I haven't actually done this, but I seriously considered it for my OS course
this spring. This is much of what was prompting my partial walkthrough of
the code. I concluded that in the absence of substantial documentation
(equivalent, say, to a combination of Linux Device Drivers and Understanding
the Linux Kernel combined), it is not doable (or at least, not by me).

The problem with combining drivers from multiple sources is that the code
must incorporate adaptors for multiple models for everything. As an
engineering feat this is quite impressive, but in a pedagogical tool it is
unfortunate. As a teacher, I want to use an example OS that is exceptionally
clear.

Now if only one of those actually existed, I'ld be happy :-)

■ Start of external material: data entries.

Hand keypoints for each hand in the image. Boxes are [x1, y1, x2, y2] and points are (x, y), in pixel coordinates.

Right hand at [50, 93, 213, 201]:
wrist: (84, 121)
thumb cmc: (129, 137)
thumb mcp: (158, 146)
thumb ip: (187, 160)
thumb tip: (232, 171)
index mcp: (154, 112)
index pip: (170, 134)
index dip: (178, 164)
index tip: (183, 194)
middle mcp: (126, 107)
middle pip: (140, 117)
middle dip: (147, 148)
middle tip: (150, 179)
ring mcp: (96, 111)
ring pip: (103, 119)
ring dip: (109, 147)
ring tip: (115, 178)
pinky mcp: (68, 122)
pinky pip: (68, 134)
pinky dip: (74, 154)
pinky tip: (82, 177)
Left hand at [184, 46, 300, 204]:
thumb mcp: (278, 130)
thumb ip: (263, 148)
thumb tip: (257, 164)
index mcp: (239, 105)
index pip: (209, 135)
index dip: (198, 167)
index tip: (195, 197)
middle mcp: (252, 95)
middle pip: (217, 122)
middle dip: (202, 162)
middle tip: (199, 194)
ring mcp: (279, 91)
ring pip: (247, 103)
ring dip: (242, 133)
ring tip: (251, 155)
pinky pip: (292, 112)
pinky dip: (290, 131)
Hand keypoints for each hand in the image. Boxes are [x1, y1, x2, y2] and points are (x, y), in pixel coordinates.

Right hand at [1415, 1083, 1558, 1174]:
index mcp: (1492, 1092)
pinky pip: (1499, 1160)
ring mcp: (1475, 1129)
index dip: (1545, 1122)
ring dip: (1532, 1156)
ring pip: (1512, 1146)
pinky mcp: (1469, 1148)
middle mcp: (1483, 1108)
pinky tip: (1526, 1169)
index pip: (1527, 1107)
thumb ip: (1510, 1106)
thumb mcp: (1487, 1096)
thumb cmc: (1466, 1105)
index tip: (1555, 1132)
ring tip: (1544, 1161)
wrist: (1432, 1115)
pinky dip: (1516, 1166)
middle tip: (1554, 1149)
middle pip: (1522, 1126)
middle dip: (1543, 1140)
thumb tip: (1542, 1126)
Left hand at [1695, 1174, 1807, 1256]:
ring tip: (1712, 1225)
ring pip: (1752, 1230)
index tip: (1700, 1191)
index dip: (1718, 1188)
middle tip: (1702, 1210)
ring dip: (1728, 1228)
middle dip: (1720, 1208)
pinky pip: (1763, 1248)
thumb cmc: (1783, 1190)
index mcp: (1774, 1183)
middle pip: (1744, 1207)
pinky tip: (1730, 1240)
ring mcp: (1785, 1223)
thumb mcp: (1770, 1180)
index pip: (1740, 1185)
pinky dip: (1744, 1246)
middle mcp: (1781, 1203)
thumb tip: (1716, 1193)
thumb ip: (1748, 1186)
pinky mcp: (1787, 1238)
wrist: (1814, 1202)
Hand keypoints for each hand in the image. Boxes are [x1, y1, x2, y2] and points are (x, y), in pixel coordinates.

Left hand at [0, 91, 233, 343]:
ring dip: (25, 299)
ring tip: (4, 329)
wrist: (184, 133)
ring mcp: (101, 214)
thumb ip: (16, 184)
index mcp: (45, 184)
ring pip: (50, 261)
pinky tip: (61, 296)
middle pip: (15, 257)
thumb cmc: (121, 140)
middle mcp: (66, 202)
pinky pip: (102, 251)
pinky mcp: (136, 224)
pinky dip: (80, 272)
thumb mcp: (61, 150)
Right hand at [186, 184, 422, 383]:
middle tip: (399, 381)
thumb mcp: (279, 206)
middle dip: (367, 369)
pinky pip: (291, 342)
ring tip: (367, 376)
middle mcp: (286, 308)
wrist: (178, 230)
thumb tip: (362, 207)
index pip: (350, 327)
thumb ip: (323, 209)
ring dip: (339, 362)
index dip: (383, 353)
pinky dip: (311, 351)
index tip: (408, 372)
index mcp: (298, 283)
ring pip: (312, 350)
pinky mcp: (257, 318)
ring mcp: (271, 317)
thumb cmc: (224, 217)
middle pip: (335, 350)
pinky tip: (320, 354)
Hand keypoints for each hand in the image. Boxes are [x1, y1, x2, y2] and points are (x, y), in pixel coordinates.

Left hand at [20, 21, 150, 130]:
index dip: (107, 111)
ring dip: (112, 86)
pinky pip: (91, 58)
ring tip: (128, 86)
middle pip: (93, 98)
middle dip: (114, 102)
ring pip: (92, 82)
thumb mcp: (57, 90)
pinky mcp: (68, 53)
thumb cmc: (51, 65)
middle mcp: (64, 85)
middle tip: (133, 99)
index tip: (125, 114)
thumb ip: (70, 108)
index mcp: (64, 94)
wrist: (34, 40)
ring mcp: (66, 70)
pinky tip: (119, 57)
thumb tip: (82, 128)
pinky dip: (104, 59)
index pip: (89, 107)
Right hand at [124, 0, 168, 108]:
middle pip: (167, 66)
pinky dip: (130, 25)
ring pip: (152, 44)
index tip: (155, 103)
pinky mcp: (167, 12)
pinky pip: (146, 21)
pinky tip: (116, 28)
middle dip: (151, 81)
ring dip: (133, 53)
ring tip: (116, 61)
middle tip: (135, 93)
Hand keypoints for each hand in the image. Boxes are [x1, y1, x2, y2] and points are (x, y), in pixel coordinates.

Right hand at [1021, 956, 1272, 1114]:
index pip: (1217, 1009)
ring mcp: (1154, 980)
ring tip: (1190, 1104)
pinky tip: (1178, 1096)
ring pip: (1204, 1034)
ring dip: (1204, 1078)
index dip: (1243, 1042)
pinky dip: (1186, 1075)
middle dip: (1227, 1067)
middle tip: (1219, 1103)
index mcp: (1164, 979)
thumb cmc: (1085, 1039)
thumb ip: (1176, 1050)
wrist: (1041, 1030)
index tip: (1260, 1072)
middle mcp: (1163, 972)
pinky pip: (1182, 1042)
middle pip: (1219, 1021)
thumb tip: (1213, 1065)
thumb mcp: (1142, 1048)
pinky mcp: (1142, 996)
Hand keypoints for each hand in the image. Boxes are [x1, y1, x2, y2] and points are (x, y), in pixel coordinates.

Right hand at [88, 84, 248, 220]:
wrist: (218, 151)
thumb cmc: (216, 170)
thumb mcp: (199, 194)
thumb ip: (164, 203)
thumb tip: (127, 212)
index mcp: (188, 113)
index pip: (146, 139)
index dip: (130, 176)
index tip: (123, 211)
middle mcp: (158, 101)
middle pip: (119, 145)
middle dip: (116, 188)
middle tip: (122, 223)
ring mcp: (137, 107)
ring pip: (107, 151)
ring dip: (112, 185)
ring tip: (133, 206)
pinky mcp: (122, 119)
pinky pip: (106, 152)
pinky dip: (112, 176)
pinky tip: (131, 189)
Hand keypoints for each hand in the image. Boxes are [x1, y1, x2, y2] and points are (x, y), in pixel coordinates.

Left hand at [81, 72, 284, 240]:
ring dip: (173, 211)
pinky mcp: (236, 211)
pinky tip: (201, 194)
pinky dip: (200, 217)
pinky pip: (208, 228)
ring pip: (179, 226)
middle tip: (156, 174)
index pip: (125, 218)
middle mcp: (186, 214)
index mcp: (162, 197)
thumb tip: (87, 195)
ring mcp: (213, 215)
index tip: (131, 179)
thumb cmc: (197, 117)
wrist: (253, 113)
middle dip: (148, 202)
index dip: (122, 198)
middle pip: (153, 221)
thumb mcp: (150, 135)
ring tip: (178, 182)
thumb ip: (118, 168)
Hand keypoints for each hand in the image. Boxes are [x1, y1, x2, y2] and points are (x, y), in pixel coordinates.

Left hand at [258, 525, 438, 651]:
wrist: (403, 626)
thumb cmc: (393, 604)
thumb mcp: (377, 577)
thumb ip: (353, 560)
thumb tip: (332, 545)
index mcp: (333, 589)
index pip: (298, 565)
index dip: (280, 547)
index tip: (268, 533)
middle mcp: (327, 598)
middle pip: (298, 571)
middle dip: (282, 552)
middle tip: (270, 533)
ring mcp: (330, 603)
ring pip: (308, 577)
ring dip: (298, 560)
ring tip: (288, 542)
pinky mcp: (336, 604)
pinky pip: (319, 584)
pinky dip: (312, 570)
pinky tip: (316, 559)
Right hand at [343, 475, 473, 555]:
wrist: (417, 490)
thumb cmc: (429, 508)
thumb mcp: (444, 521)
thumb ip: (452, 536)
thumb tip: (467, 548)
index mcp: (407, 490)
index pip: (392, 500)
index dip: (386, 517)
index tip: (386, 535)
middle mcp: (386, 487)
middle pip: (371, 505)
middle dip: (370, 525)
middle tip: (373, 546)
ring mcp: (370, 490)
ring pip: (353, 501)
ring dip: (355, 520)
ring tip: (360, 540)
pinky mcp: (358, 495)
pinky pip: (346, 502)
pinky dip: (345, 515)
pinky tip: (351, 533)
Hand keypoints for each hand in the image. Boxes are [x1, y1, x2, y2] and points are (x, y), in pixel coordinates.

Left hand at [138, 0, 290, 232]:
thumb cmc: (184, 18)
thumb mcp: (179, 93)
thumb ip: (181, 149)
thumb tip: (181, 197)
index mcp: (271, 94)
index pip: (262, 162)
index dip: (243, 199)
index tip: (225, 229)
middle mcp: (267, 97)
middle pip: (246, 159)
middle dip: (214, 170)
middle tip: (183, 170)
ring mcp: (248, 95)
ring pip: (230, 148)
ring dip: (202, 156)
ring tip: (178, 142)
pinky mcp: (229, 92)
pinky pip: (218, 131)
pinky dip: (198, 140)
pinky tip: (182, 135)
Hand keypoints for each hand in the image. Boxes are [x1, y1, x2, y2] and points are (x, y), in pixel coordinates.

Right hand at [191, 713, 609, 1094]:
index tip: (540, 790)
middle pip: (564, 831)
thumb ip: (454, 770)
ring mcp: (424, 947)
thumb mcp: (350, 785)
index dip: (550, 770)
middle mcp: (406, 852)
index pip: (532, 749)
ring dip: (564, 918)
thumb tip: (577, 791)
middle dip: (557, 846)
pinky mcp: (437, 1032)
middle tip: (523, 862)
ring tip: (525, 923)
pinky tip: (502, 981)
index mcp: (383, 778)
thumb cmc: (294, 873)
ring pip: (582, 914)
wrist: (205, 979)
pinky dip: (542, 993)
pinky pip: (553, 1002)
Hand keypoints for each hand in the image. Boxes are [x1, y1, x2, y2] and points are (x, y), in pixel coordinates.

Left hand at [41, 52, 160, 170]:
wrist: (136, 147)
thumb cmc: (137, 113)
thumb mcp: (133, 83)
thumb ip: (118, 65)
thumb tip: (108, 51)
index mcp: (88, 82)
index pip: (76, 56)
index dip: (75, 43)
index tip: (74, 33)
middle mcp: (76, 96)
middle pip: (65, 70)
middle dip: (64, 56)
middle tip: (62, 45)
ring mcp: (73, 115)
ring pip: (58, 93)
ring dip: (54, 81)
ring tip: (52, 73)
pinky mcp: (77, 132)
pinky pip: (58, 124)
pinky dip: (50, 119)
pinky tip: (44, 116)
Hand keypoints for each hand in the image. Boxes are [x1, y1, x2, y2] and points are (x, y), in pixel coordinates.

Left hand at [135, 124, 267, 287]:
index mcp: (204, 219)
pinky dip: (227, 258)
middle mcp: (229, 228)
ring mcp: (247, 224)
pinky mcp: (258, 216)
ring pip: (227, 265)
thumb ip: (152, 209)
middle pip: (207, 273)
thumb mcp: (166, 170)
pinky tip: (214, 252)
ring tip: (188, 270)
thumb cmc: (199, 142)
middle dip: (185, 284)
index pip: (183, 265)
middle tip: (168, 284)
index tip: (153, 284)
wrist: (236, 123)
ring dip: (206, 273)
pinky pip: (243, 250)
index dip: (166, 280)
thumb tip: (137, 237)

With great reluctance, I will probably end up using Linux 2.2, because it is
well documented.

OsKit folks: please don't take any of this as a negative comment. You're
doing a wonderful job, and there are only so many hours in the day!


Jonathan

----- Original Message -----
From: "Kevin S. Van Horn" <Kevin_VanHorn@ndsu.NoDak.edu>
To: <oskit-users@fast.cs.utah.edu>
Sent: Friday, December 15, 2000 2:52 PM
Subject: Educational use of OSKit


> I'm teaching an OS course for the first time, and I'm looking for some
good
> student projects.  Has anyone on the list used OSKit for student projects
in
> an OS course?  If so, how did it work out, and do you have any
> recommendations for others thinking of doing the same?